One Saturday a month, at an apiary at a community garden in West Jacksonville, about a dozen beekeepers talk among themselves and compare bee notes.
They speak their own language: “The queen has already gone in and filled out 10 frames on that super … with capped brood … I mean she just went in there and went ape crazy.”
One of those beekeepers is Carol McBryde of Jacksonville, who started tending to bees more than 40 years ago as a hobby. She has about eight hives in her big backyard and a few customers she provides honey to.
McBryde says today’s burning question is “Where’d all the honey go?” The honey flow in the spring was a lot less than it has been in the past.
Bees today are threatened by parasites, pesticides and climate change.
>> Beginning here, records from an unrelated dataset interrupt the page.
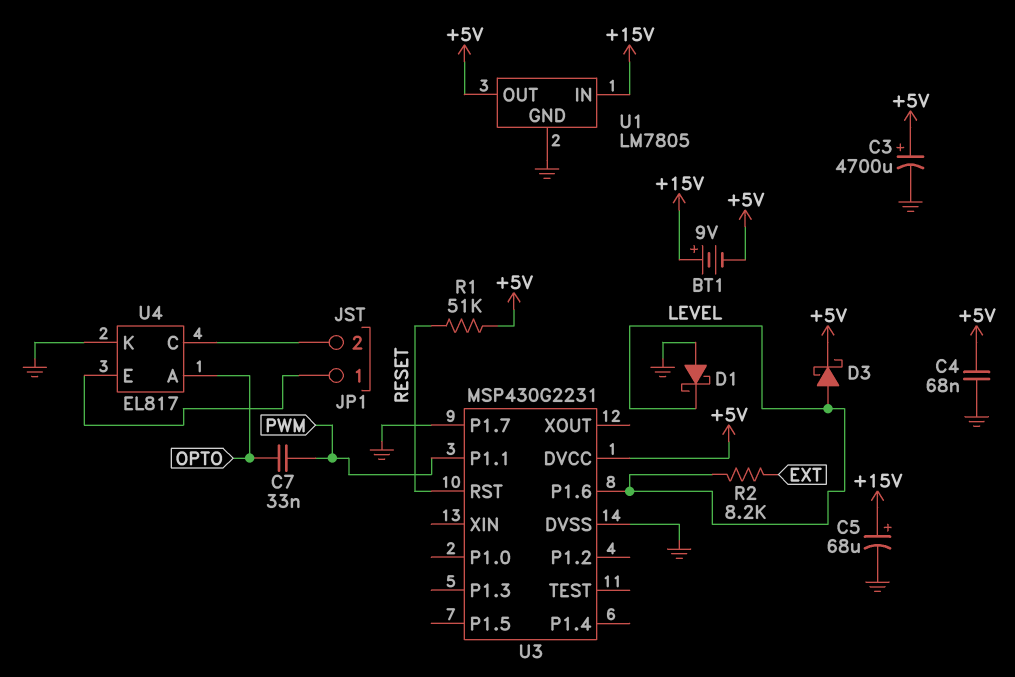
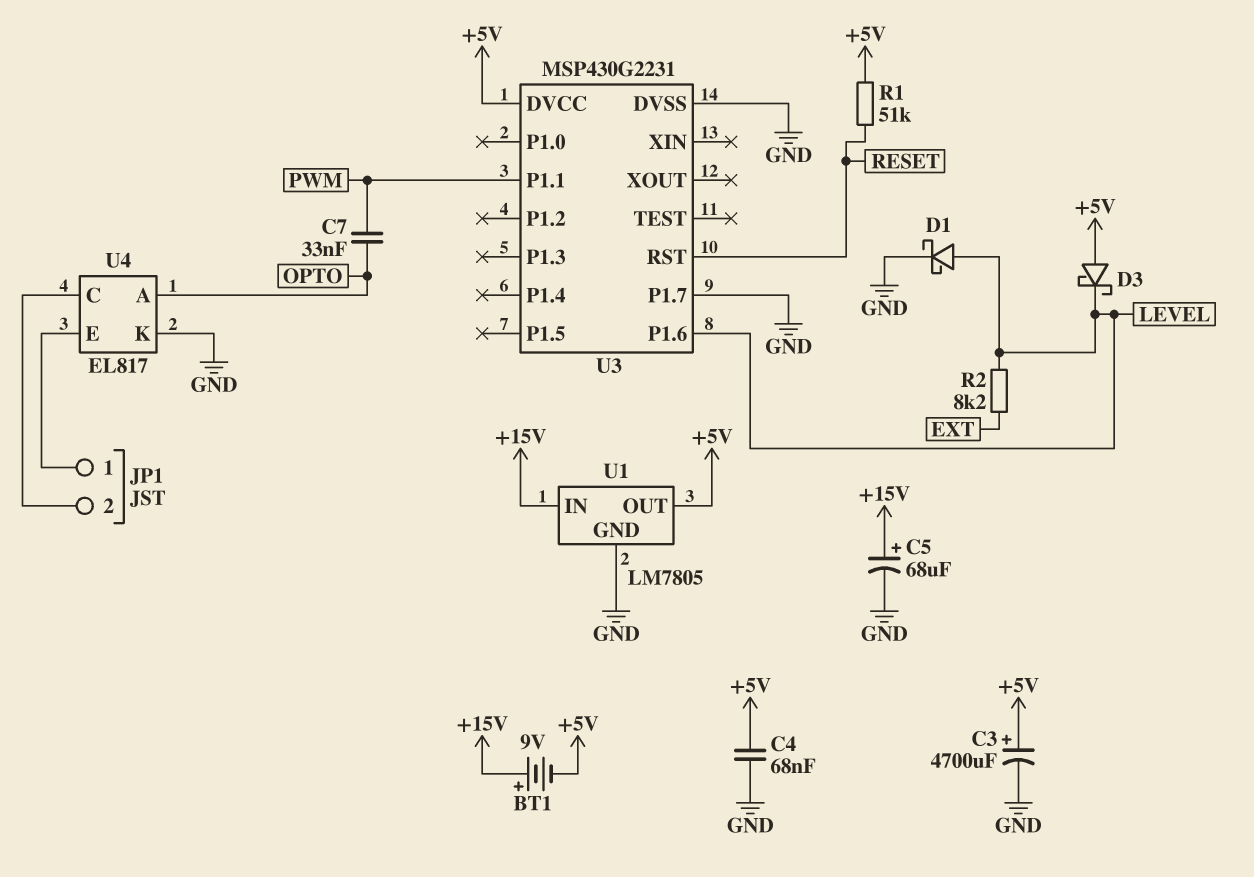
D1: schottky (A GND, K LEVEL) -> schottky (A LEVEL, K GND)
D3: schottky (A LEVEL, K +5V) -> schottky (A +5V, K LEVEL)

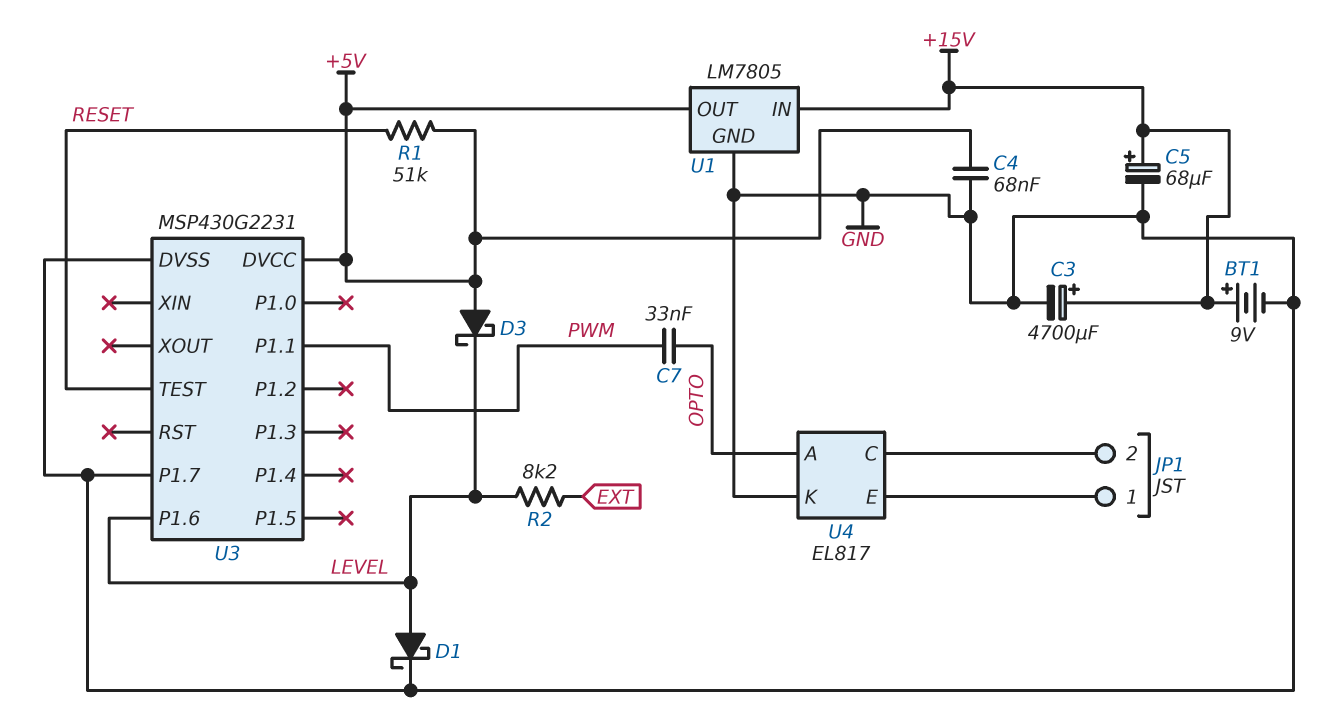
BT1: 9V (plus +15V, minus +5V) -> 9V (plus +15V, minus GND)
C3: 4700uF (plus +5V, minus GND) -> 4700uF (plus +15V, minus GND)
U3 pin RST: RESET -> none
U3 pin TEST: none -> RESET

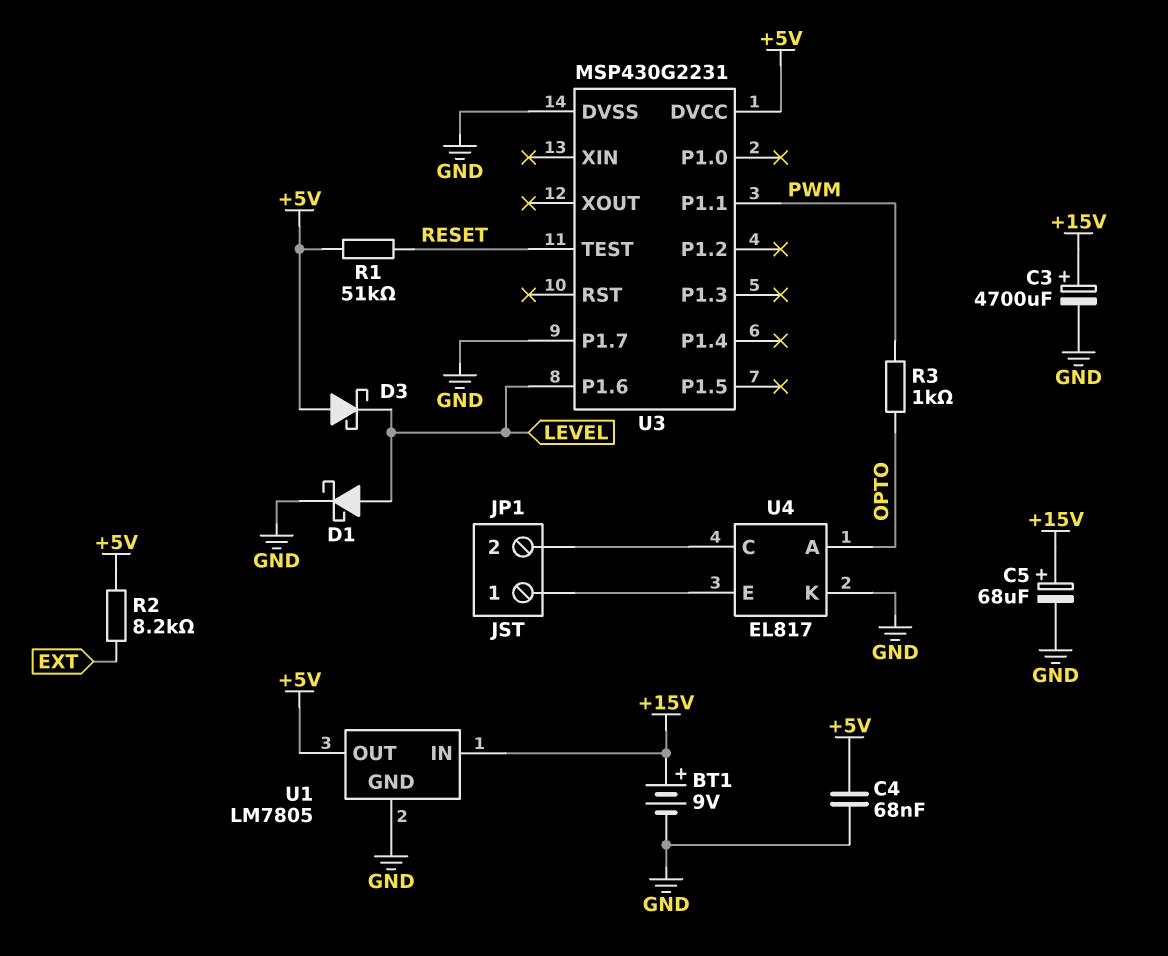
C7: 33nF (OPTO, PWM) -> none
R2: 8.2k (EXT, LEVEL) -> 8.2k (+5V, EXT)
R3: none -> 1k (OPTO, PWM)

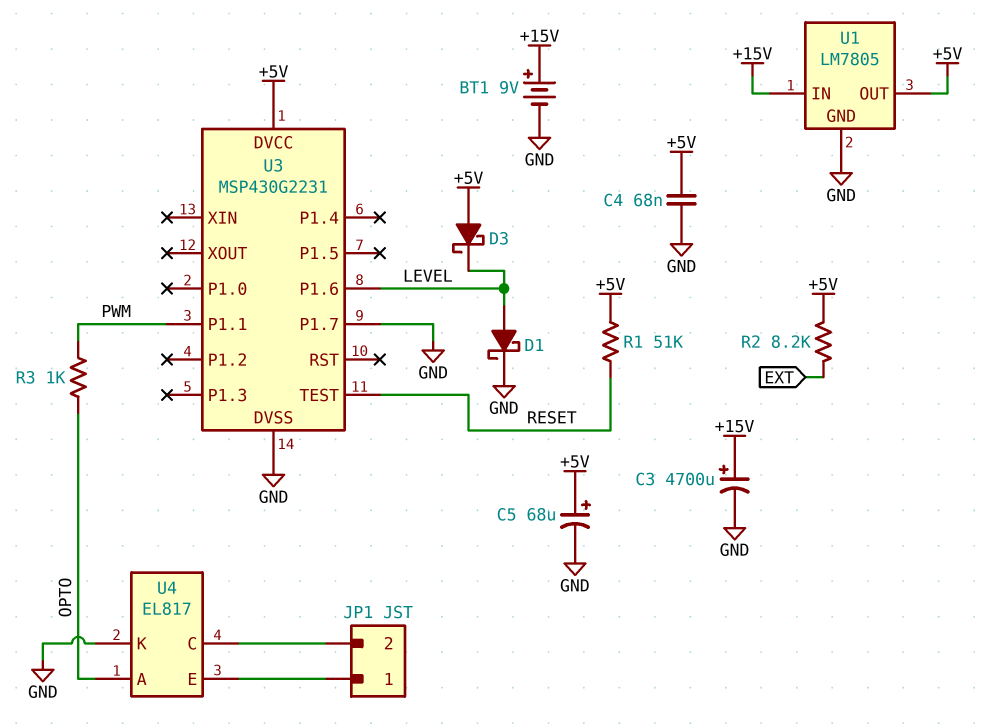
C5: 68uF (plus +15V, minus GND) -> 68uF (plus +5V, minus GND)

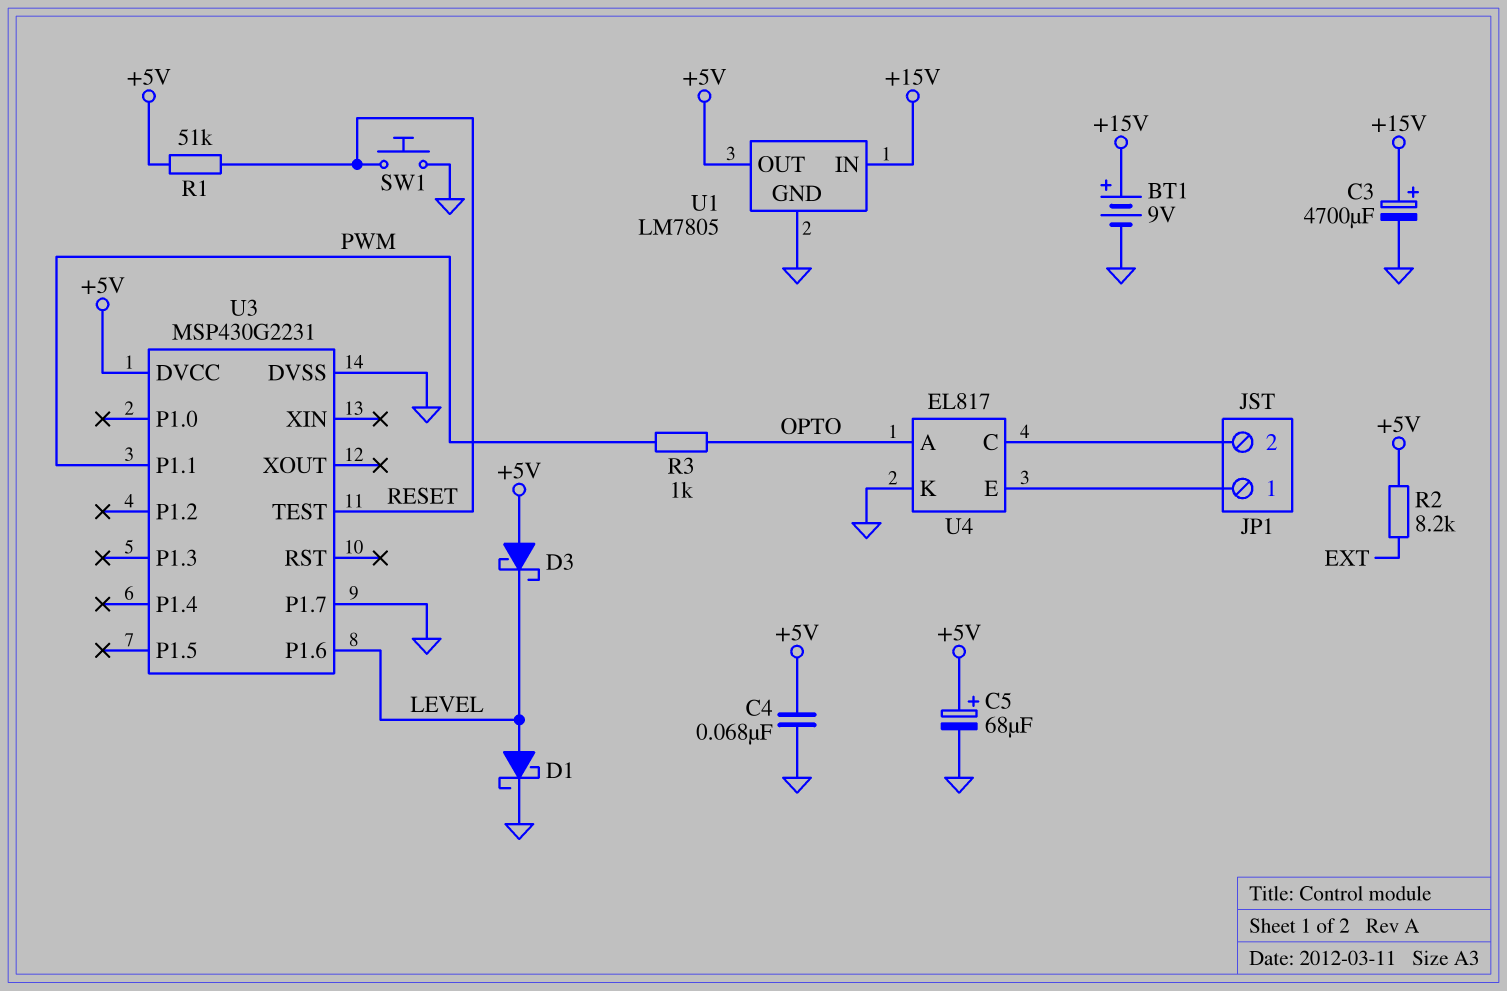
SW1: none -> button (GND, RESET)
The nearly 3 million bee colonies in the U.S. is less than half what it was in the mid 20th century, and it has remained flat since the early 2000s.
“And most of us long-term beekeepers got little or no honey this year,” McBryde said. “So it’s probably environmental. I think the rain just washed the nectar and pollen off the plants, is why we didn’t get the honey flow that we normally get during that season.”
Helping to answer questions like that is mentor Michael Leach, who with his wife, Christie, owns Bee Friends Farm in Jacksonville.
In 2009, Leach started building beehives for other keepers. And he is heavily involved with the Jacksonville Beekeepers Association. Club members can ask him questions about their apiaries and why their bees are acting agitated or defensive.
“So some of the newer members that may be first year behivers will be experiencing more aggressive bees, and they’re gonna be wondering why, because of the fear of Africanized or killer bees in Florida. And so it kind of gives that alarm that maybe I do have a problem,” Leach said.
They also might talk about disease and pests. “Twenty percent of those mites are attached to the adult bee. … They’re in the comb on the cappings” — like the parasitic Varroa mite, which latches onto adult and adolescent bees returning to their colonies, and then mites’ offspring feast on bee blood.
“We want to know how high the threshold is of those mites,” Leach said. “So we’ll test for that and then if the threshold is reaching certain limits, we’ll apply treatments to the hive that will help mitigate that a little bit.”
The Jacksonville Honeybee Festival will be 10 a.m. to 4 p.m. Saturday at the Jacksonville Fairgrounds.